Researchers called for the creation of a medical device data standards development organization to support healthcare interoperability.

The healthcare industry needs better data standards to support medical device interoperability, according to an article published in JAMA Health Forum.

The authors noted that much of the existing infrastructure for healthcare interoperability has focused on EHRs. ONC mandated the adoption of HL7 Fast Healthcare Interoperability Resources (FHIR) in its implementation of the 21st Century Cures Act, as did CMS in its interoperability rule.

However, the authors said that FHIR does not address the need for medical device interoperability. As clinicians continuously leverage medical devices, greater data standards are needed to ensure this information can be exchanged across the care continuum.

Medical devices—in clinical settings and those worn by patients—are increasingly network connected, the authors explained.

These devices can help enhance clinician productivity and satisfaction by automating manual documentation tasks.

“By rendering clinically relevant information available at clinicians’ fingertips in nearly real time, interoperable networked devices could yield dividends in quality, safety, and operational efficiency,” the authors wrote.

For instance, a combination of networked ventilators, pulse oximeters, and telemetry monitors could provide targeted alerts to a clinician’s phone regarding a rapidly deteriorating patient in the ICU.

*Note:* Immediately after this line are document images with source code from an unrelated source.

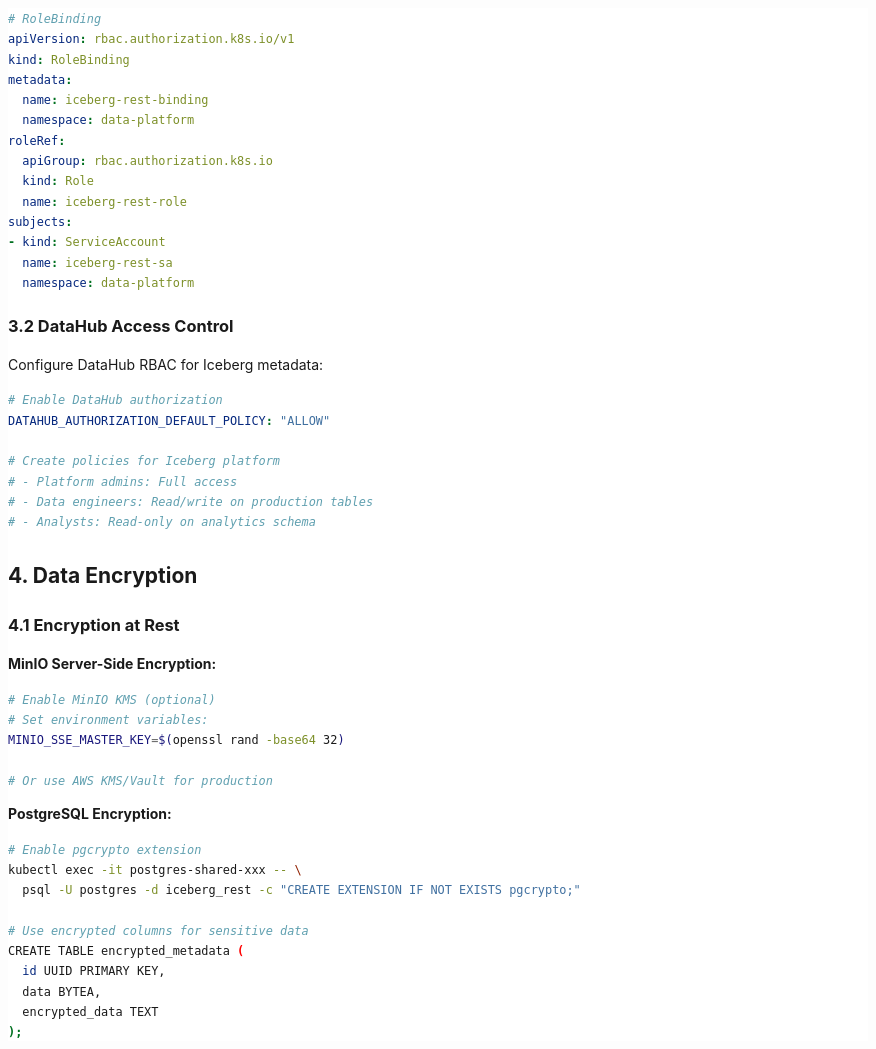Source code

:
 ```yaml
# RoleBinding
apiVersion: rbac.authorization.k8s.io/v1
kind: RoleBinding
metadata:
  name: iceberg-rest-binding
  namespace: data-platform
roleRef:
  apiGroup: rbac.authorization.k8s.io
  kind: Role
  name: iceberg-rest-role
subjects:
- kind: ServiceAccount
  name: iceberg-rest-sa
  namespace: data-platform
```

### 3.2 DataHub Access Control

Configure DataHub RBAC for Iceberg metadata:

```yaml
# Enable DataHub authorization
DATAHUB_AUTHORIZATION_DEFAULT_POLICY: "ALLOW"

# Create policies for Iceberg platform
# - Platform admins: Full access
# - Data engineers: Read/write on production tables
# - Analysts: Read-only on analytics schema
```

## 4. Data Encryption

### 4.1 Encryption at Rest

**MinIO Server-Side Encryption:**

```bash
# Enable MinIO KMS (optional)
# Set environment variables:
MINIO_SSE_MASTER_KEY=$(openssl rand -base64 32)

# Or use AWS KMS/Vault for production
```

**PostgreSQL Encryption:**

```bash
# Enable pgcrypto extension
kubectl exec -it postgres-shared-xxx -- \
  psql -U postgres -d iceberg_rest -c "CREATE EXTENSION IF NOT EXISTS pgcrypto;"

# Use encrypted columns for sensitive data
CREATE TABLE encrypted_metadata (
  id UUID PRIMARY KEY,
  data BYTEA,
  encrypted_data TEXT
);
```

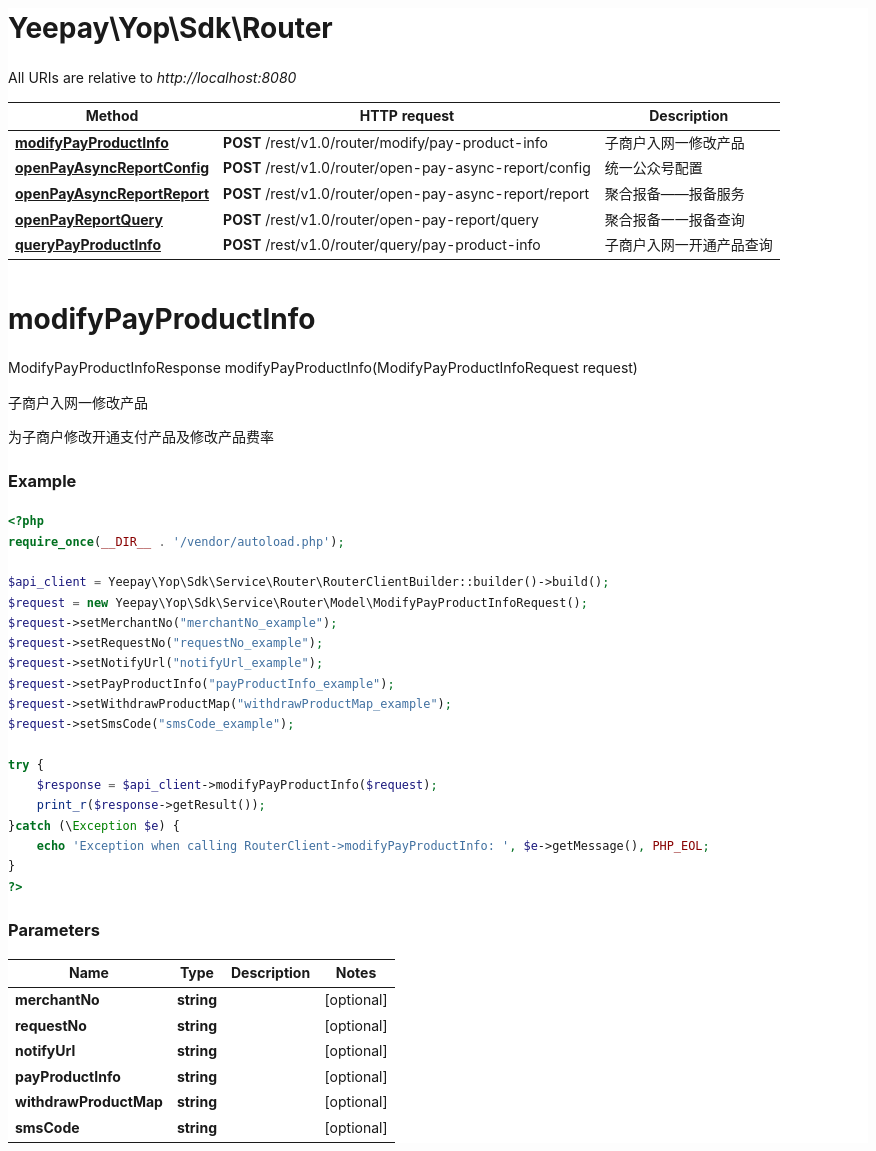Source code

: # Yeepay\Yop\Sdk\Router

All URIs are relative to *http://localhost:8080*

Method | HTTP request | Description
------------- | ------------- | -------------
[**modifyPayProductInfo**](Router.md#modifyPayProductInfo) | **POST** /rest/v1.0/router/modify/pay-product-info | 子商户入网一修改产品
[**openPayAsyncReportConfig**](Router.md#openPayAsyncReportConfig) | **POST** /rest/v1.0/router/open-pay-async-report/config | 统一公众号配置
[**openPayAsyncReportReport**](Router.md#openPayAsyncReportReport) | **POST** /rest/v1.0/router/open-pay-async-report/report | 聚合报备——报备服务
[**openPayReportQuery**](Router.md#openPayReportQuery) | **POST** /rest/v1.0/router/open-pay-report/query | 聚合报备一一报备查询
[**queryPayProductInfo**](Router.md#queryPayProductInfo) | **POST** /rest/v1.0/router/query/pay-product-info | 子商户入网一开通产品查询


# **modifyPayProductInfo**
ModifyPayProductInfoResponse modifyPayProductInfo(ModifyPayProductInfoRequest request)

子商户入网一修改产品

<p>为子商户修改开通支付产品及修改产品费率</p>

### Example
```php
<?php
require_once(__DIR__ . '/vendor/autoload.php');

$api_client = Yeepay\Yop\Sdk\Service\Router\RouterClientBuilder::builder()->build();
$request = new Yeepay\Yop\Sdk\Service\Router\Model\ModifyPayProductInfoRequest();
$request->setMerchantNo("merchantNo_example");
$request->setRequestNo("requestNo_example");
$request->setNotifyUrl("notifyUrl_example");
$request->setPayProductInfo("payProductInfo_example");
$request->setWithdrawProductMap("withdrawProductMap_example");
$request->setSmsCode("smsCode_example");

try {
    $response = $api_client->modifyPayProductInfo($request);
    print_r($response->getResult());
}catch (\Exception $e) {
    echo 'Exception when calling RouterClient->modifyPayProductInfo: ', $e->getMessage(), PHP_EOL;
}
?>
```

### Parameters

Name | Type | Description  | Notes
------------- | ------------- | ------------- | -------------
 **merchantNo** | **string**|  | [optional]
 **requestNo** | **string**|  | [optional]
 **notifyUrl** | **string**|  | [optional]
 **payProductInfo** | **string**|  | [optional]
 **withdrawProductMap** | **string**|  | [optional]
 **smsCode** | **string**|  | [optional]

The authors noted that medical device interoperability could have a great benefit for clinical research as well.

“Interoperable, networked devices may make it easier to collect patient-derived data and support its integration into medical records, helping transition clinical trials from specialized study sites into the home and community settings, and assist with the recruitment of more diverse study populations,” they wrote.

However, the experts said that medical device data is currently disjointed by device type, ranging from consumer health apps to wearables, ambulance-mounted equipment, and devices used in clinical settings.

“This fragmentation underscores the need to facilitate seamless interfacing by providing common language, protocols, principles, and ground rules,” they explained.

While the FDA indirectly supports the development of standards through its Standards and Conformity Assessment Program, the authors suggested the agency encourage the development of an industry-wide medical device data standards organization to foster public-private partnership.

“It would require technical and systems expertise, relying on industry participation through both convening and standards development organizations,” they wrote. “Device interoperability frameworks would need to address common elements such as a device identity and communication standards, while also recognizing that device identity standards will differ substantially across device classes.”

And rather than invent new data standards, stakeholders could revise existing interoperability efforts and security standards to accommodate the specific functions of medical devices, the authors added.

“The FDA is well positioned to promote medical device interoperability by supporting the development of an industry driven, third-party standards development organization,” the study authors wrote.

“By fostering research and development, improving clinical efficiency, promoting a cybersecure framework for data-sharing, and enhancing national competitiveness in the global marketplace, standards will help medical device interoperability realize its full potential, benefiting both patients and clinicians,” they concluded.